When we use our muscles, they can either shorten, stay the same length or lengthen as they produce power. Let's take those push-ups for example. As you go down in the push up, your tricep muscles lengthen, if you pause at the bottom of your push-up, they are still producing power or force to keep you there even though you aren't moving, and then they shorten again as you push yourself up. It's been found these lengthening or more specifically eccentric exercises, require a lot more strength to perform and are much more likely to cause DOMS. You can also get DOMS doing exercises that you are unfamiliar with and use muscle groups that aren't used to moving that way or even when you just push yourself way too hard that day doing exercises you are used to and overexert yourself.

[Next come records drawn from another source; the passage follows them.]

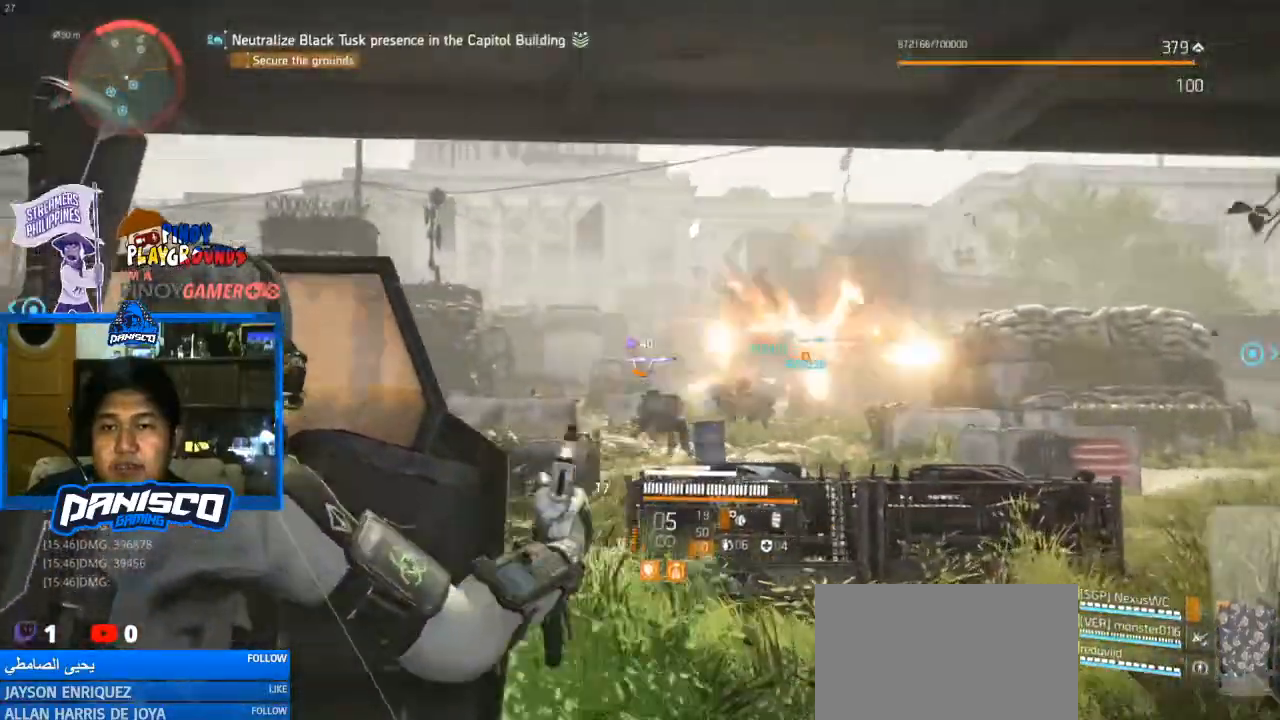
{"keys": ["a", "w"], "mouse": ["right"], "events": [[100, "mouse_left", "down"], [267, "mouse_left", "up"], [333, "mouse_left", "down"], [433, "mouse_left", "up"]]}
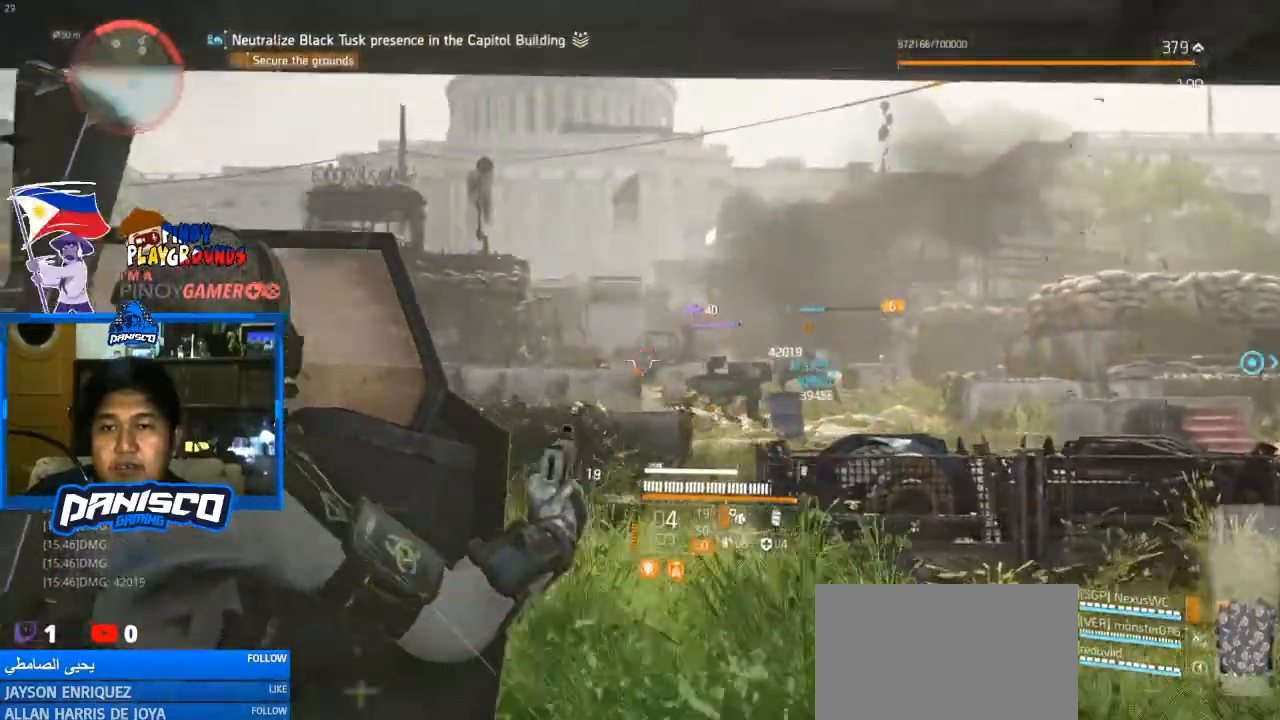
{"keys": ["s"], "mouse": [], "events": [[33, "mouse_left", "down"], [67, "a", "up"], [67, "d", "down"], [167, "mouse_left", "up"], [167, "w", "up"], [267, "mouse_left", "down"], [367, "mouse_left", "up"], [367, "s", "down"], [400, "mouse_right", "up"], [467, "d", "up"]]}
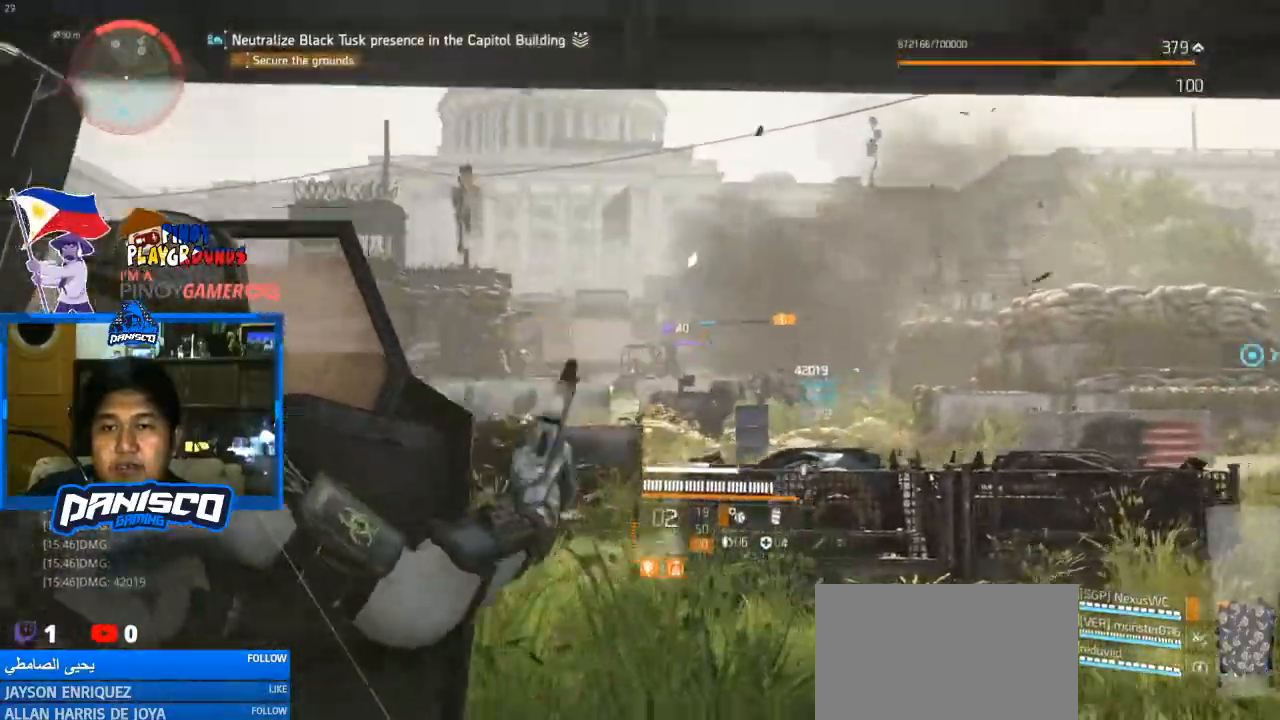
{"keys": ["d", "s"], "mouse": [], "events": [[233, "r", "down"], [333, "r", "up"], [467, "d", "down"]]}
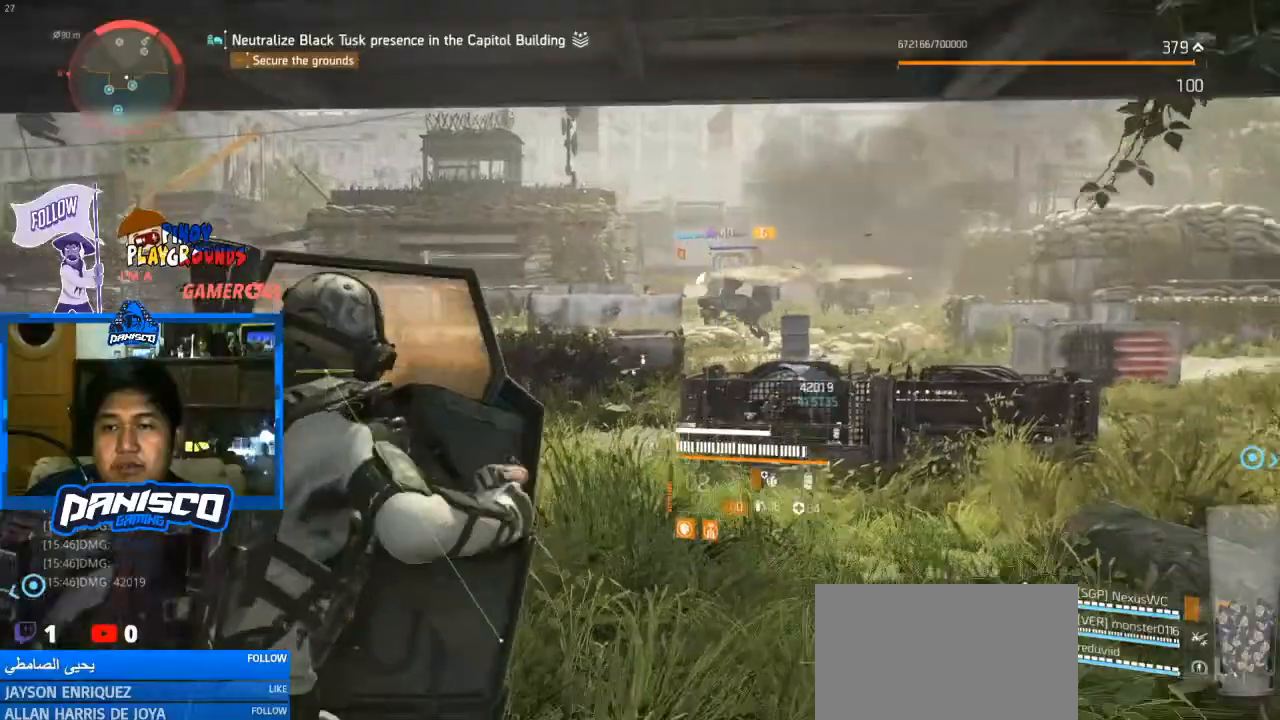
{"keys": ["d", "s"], "mouse": [], "events": []}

Ok, so you might be thinking, “Enough about the theory, I'm in pain and what do I do about it?" First, as always, prevention is better than cure. When starting a new form of exercise, start slow and don't push too hard in the beginning. Even though you might not feel so tired, your muscles need time to adapt, especially when doing those eccentric type of exercises. Another tip is to stretch and keep supple as you train.

Now regarding treatment: fortunately, DOMS usually resolves spontaneously, but it often helps to stretch gently before you move. Keep moving through the discomfort and keep exercising but to reduce the intensity of your training for at least one to two days. Anti-inflammatories play a small role but timing is crucial, and as with any medication there are risks and side effects and I would advise rather to use it as directed by a medical practitioner. Heat and cold therapy have also shown to alleviate some of the discomfort and a visit to one of our friendly physiotherapists for a good massage will also help to get you through these tough times.

When should you be concerned? DOMS shouldn't give you what we call systemic symptoms. You shouldn't become feverish, disorientated or confused or be short of breath. You shouldn't see any blood in your urine either. DOMS usually affects both limbs (unless you were doing single arm bicep curls!). If only one limb is sore and swollen, or if you have a history of blood clotting problems and in the cases discussed above, rather seek medical advice or give Campus Health Service a call.

Experiencing DOMS is no reason to stop training even though it can be really painful. Sometimes you might need a bit of guidance and advice to approach exercise in a different way. At CHS, we would love to support you as you journey towards a better, fitter healthier you, so if you are concerned rather chat to us and we will help in some way or another. In the famous words of Bruce Lee – “If you always put a limit on everything you do, it will spread into your work and into your life. There are no limits. There are only plateaus, and you must not stay there, you must go beyond them."

Keep safe and love yourself enough to keep exercising – you deserve it!


  1. Schwellnus M. The Olympic textbook of medicine in sport. Oxford: Wiley-Blackwell; 2008.